If your code isn't too long (around 200 lines or less), it's okay to post it in the forums in code tags. Place [code] before your code and [/code] after. Make sure that there is no formatting on the text of the code when you post it, as the code block will format your code for you. If your code is too long, it is suggested that you post it to pastebin and provide a link to the paste in your post. If you cannot copy and paste the code (for instance, it is on a server and you cannot access the files), and you have to copy it out by retyping it, please be extra certain to verify that every character matches exactly in the code. It is very frustrating for both the person seeking help and those trying to help if we are trying to debug code that you're not actually using.

Over the course of your question topic, you may require additional help after your initial problem is solved. Each time you need to ask a further question, please re-post the code into your reply in that topic if it has changed since the last time you posted it. We cannot guess the exact changes you've made, and so it is necessary to see the updated code. You should use a single topic for all of your questions on one piece of code, as it is easiest for the answer posters to see the history of the code all in one place, and it prevents multiple people from providing the same advice in two different topics if they see subsequent problems in your code.

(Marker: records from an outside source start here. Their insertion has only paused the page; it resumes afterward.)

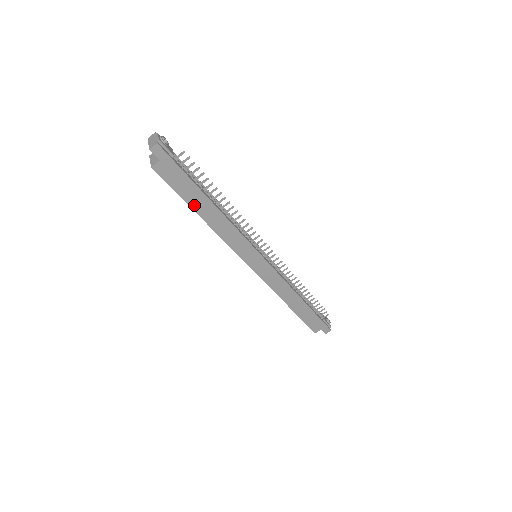
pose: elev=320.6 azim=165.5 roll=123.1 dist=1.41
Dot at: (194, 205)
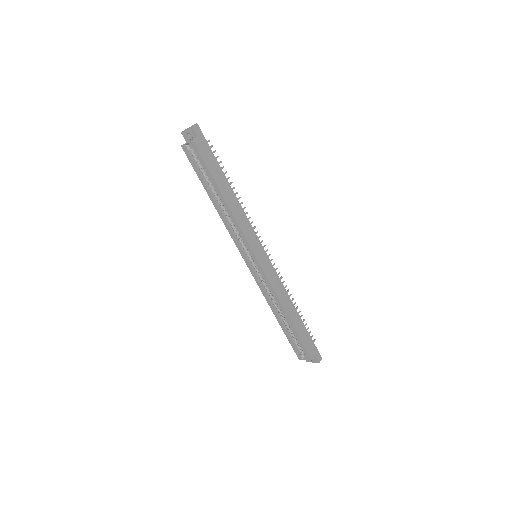
Dot at: (218, 182)
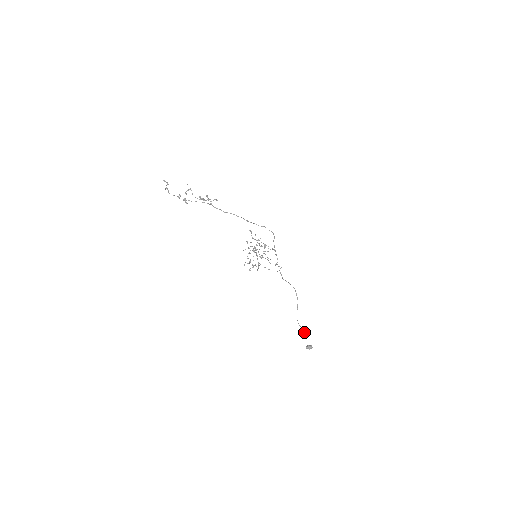
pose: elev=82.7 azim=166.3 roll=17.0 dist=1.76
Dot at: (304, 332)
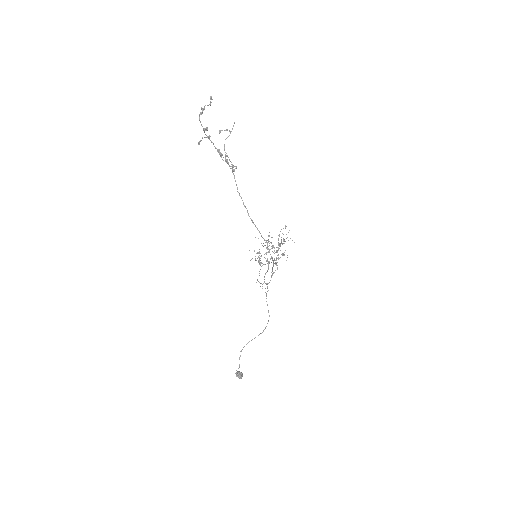
Dot at: occluded
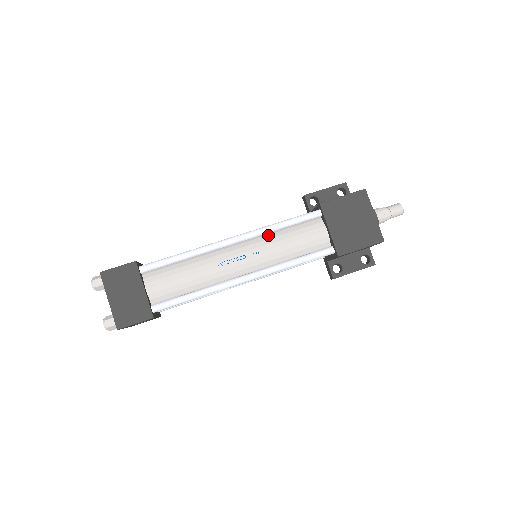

When choosing a topic title, make sure to use something descriptive of your question. For instance, "lua error" is a bad topic title, but '[string "woodcutter"]:13: attempt to index ? (a nil value)' is a good topic title. It is always advisable to use the full text of your error message if you are receiving one (and you cannot solve it by consulting the "common errors" guide). The first one ("lua error") isn't very descriptive. Of course you have a Lua question! The second title is much better, as it gives answer posters an idea of the problem before they even open the topic. If your question is more general, use an appropriately descriptive topic title that gets to the center of your question, like "How do I retrieve data from a broken computer?", or "What do I pass to parallel.waitForAll?"

Some questions, as alluded to above, aren't about a specific piece of code at all, but rather are more general in nature. For these sorts of questions, it's still helpful to give a lot of information about what you're trying to do or why you're needing the information. The more information you give, the better we can answer your question, and point you to additional resources that may help you on your way.

Get Help Faster

Generally, both in Ask a Pro and elsewhere, the amount of effort people are willing to put in to answer a question is dependent on how much effort it looks like the asker has put in to forming the question. This is for two reasons; people are more willing to help someone who seems to have put in effort trying to find the answer themselves, and it is easier to find a solution to a well-formed question than to find an answer to a poorly-formed question.

One major thing you can do to improve the quality of your question is to ensure that your code is well-formatted. Indentation especially will help, as it makes your code vastly more readable and much easier to follow. It is also easier to spot mismatched code blocks (extra `end` statements, or too few of them) and other problems. Here is an example of how to indent:

Spoiler


In addition to well-formatted code, a description of your program and what it does or is supposed to do can be helpful for figuring out the intent behind the code. A good explanation of what the code currently does is very useful along with a description of what you expected it to do instead, or what you'd like it to do. This information also is very helpful for us to be able to provide you with the best answers we can. Also, see the tips about choosing a good topic title in the previous section.